● **Data excerpts**:
*-*-*

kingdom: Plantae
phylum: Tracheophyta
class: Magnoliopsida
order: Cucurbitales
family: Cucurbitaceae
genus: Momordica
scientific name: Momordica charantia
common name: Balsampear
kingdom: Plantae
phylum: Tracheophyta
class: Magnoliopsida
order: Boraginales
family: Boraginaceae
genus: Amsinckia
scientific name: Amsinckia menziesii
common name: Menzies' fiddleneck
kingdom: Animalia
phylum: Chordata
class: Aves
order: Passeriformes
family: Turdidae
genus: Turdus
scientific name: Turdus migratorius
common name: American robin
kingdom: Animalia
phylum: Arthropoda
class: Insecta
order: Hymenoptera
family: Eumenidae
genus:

*-*-*

● **EXERCISE**: Copy out every line word for word, from the one containing "genus: Momordica" down to the one containing "common name: Menzies' fiddleneck", both included.

● **CORRECT ANSWER**:
genus: Momordica
scientific name: Momordica charantia
common name: Balsampear
kingdom: Plantae
phylum: Tracheophyta
class: Magnoliopsida
order: Boraginales
family: Boraginaceae
genus: Amsinckia
scientific name: Amsinckia menziesii
common name: Menzies' fiddleneck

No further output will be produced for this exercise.